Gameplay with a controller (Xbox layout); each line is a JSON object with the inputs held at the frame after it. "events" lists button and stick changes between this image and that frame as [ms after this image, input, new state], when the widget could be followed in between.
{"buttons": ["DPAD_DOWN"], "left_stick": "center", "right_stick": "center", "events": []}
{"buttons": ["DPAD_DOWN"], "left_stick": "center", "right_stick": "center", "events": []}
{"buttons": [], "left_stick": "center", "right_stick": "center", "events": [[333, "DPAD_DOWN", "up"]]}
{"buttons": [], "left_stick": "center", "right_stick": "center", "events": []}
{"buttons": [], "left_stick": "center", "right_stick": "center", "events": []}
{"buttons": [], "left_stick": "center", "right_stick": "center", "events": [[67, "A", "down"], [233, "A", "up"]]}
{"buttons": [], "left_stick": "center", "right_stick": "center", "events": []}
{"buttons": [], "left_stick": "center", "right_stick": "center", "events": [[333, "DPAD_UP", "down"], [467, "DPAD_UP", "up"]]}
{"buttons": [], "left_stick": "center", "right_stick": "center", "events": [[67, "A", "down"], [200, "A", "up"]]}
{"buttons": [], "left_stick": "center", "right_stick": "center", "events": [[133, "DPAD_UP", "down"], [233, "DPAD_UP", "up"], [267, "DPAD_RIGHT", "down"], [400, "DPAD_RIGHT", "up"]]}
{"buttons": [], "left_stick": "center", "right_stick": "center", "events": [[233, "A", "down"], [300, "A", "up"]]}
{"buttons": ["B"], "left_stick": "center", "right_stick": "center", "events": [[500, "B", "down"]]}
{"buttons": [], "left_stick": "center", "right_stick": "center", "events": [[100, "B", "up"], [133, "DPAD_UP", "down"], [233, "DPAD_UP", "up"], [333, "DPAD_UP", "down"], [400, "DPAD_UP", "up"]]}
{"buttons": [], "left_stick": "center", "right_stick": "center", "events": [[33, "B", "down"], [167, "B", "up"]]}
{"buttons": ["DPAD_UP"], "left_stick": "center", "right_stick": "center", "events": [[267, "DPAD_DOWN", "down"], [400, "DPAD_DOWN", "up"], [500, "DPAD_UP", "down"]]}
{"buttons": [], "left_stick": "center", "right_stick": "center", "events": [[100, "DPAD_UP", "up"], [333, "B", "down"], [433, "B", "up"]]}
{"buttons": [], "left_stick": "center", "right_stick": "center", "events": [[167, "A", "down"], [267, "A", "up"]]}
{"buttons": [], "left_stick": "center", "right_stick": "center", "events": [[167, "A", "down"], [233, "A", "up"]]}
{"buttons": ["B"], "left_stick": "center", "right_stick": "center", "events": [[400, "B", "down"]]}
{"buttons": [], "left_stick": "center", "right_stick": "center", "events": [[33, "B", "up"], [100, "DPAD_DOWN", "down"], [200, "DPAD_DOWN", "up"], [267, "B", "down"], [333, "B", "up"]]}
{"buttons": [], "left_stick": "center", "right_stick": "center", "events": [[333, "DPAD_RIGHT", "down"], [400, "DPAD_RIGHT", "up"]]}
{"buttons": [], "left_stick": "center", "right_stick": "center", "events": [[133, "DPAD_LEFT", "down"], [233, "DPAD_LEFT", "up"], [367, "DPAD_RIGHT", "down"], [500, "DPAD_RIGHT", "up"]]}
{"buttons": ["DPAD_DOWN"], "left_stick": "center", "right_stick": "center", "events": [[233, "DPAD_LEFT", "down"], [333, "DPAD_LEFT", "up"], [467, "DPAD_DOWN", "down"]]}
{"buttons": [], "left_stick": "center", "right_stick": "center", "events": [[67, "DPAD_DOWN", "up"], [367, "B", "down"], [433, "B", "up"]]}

....

PROBLEM REQUIREMENTS:
From the first line to the last, give the data again exactly.

SOLUTION TO THE EXERCISE:
Gameplay with a controller (Xbox layout); each line is a JSON object with the inputs held at the frame after it. "events" lists button and stick changes between this image and that frame as [ms after this image, input, new state], when the widget could be followed in between.
{"buttons": ["DPAD_DOWN"], "left_stick": "center", "right_stick": "center", "events": []}
{"buttons": ["DPAD_DOWN"], "left_stick": "center", "right_stick": "center", "events": []}
{"buttons": [], "left_stick": "center", "right_stick": "center", "events": [[333, "DPAD_DOWN", "up"]]}
{"buttons": [], "left_stick": "center", "right_stick": "center", "events": []}
{"buttons": [], "left_stick": "center", "right_stick": "center", "events": []}
{"buttons": [], "left_stick": "center", "right_stick": "center", "events": [[67, "A", "down"], [233, "A", "up"]]}
{"buttons": [], "left_stick": "center", "right_stick": "center", "events": []}
{"buttons": [], "left_stick": "center", "right_stick": "center", "events": [[333, "DPAD_UP", "down"], [467, "DPAD_UP", "up"]]}
{"buttons": [], "left_stick": "center", "right_stick": "center", "events": [[67, "A", "down"], [200, "A", "up"]]}
{"buttons": [], "left_stick": "center", "right_stick": "center", "events": [[133, "DPAD_UP", "down"], [233, "DPAD_UP", "up"], [267, "DPAD_RIGHT", "down"], [400, "DPAD_RIGHT", "up"]]}
{"buttons": [], "left_stick": "center", "right_stick": "center", "events": [[233, "A", "down"], [300, "A", "up"]]}
{"buttons": ["B"], "left_stick": "center", "right_stick": "center", "events": [[500, "B", "down"]]}
{"buttons": [], "left_stick": "center", "right_stick": "center", "events": [[100, "B", "up"], [133, "DPAD_UP", "down"], [233, "DPAD_UP", "up"], [333, "DPAD_UP", "down"], [400, "DPAD_UP", "up"]]}
{"buttons": [], "left_stick": "center", "right_stick": "center", "events": [[33, "B", "down"], [167, "B", "up"]]}
{"buttons": ["DPAD_UP"], "left_stick": "center", "right_stick": "center", "events": [[267, "DPAD_DOWN", "down"], [400, "DPAD_DOWN", "up"], [500, "DPAD_UP", "down"]]}
{"buttons": [], "left_stick": "center", "right_stick": "center", "events": [[100, "DPAD_UP", "up"], [333, "B", "down"], [433, "B", "up"]]}
{"buttons": [], "left_stick": "center", "right_stick": "center", "events": [[167, "A", "down"], [267, "A", "up"]]}
{"buttons": [], "left_stick": "center", "right_stick": "center", "events": [[167, "A", "down"], [233, "A", "up"]]}
{"buttons": ["B"], "left_stick": "center", "right_stick": "center", "events": [[400, "B", "down"]]}
{"buttons": [], "left_stick": "center", "right_stick": "center", "events": [[33, "B", "up"], [100, "DPAD_DOWN", "down"], [200, "DPAD_DOWN", "up"], [267, "B", "down"], [333, "B", "up"]]}
{"buttons": [], "left_stick": "center", "right_stick": "center", "events": [[333, "DPAD_RIGHT", "down"], [400, "DPAD_RIGHT", "up"]]}
{"buttons": [], "left_stick": "center", "right_stick": "center", "events": [[133, "DPAD_LEFT", "down"], [233, "DPAD_LEFT", "up"], [367, "DPAD_RIGHT", "down"], [500, "DPAD_RIGHT", "up"]]}
{"buttons": ["DPAD_DOWN"], "left_stick": "center", "right_stick": "center", "events": [[233, "DPAD_LEFT", "down"], [333, "DPAD_LEFT", "up"], [467, "DPAD_DOWN", "down"]]}
{"buttons": [], "left_stick": "center", "right_stick": "center", "events": [[67, "DPAD_DOWN", "up"], [367, "B", "down"], [433, "B", "up"]]}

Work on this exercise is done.